(Beginning of SOURCE DATA)

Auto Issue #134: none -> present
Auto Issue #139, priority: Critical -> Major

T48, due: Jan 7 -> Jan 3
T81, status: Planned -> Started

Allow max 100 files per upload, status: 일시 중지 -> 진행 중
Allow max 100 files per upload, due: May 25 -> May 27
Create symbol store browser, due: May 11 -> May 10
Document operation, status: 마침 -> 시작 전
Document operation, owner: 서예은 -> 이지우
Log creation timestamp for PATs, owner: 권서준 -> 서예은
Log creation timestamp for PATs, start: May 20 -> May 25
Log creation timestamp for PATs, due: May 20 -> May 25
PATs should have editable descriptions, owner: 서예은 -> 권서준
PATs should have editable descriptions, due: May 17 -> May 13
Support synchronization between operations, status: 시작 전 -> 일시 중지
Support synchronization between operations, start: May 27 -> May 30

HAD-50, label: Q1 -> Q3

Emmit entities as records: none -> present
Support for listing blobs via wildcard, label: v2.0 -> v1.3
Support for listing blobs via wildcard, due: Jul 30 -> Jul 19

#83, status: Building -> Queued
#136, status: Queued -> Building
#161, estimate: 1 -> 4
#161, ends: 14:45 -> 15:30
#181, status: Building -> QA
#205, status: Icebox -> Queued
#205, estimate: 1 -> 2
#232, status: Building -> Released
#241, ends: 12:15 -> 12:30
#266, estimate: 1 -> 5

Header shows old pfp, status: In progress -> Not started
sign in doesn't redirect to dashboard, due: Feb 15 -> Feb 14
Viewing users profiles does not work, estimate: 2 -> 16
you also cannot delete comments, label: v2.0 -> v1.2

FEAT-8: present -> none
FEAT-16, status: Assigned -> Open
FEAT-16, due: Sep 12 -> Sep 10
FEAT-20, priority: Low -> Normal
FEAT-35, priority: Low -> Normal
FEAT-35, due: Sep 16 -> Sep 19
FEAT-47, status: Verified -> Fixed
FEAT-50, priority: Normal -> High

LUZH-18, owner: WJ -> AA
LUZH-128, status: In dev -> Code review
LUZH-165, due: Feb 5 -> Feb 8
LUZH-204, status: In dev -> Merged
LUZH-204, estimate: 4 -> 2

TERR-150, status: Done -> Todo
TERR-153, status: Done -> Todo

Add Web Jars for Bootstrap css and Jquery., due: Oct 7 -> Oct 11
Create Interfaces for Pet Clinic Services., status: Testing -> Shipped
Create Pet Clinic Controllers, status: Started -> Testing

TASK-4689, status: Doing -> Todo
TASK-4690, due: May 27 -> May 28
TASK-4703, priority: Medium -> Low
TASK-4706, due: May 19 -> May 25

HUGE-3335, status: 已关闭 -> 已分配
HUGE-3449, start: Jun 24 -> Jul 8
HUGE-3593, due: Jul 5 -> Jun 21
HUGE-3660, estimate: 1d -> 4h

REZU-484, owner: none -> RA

(End of SOURCE DATA)

Copy out each line of the entries that holds "upload".

TASK RESPONSE:
Allow max 100 files per upload, status: 일시 중지 -> 진행 중
Allow max 100 files per upload, due: May 25 -> May 27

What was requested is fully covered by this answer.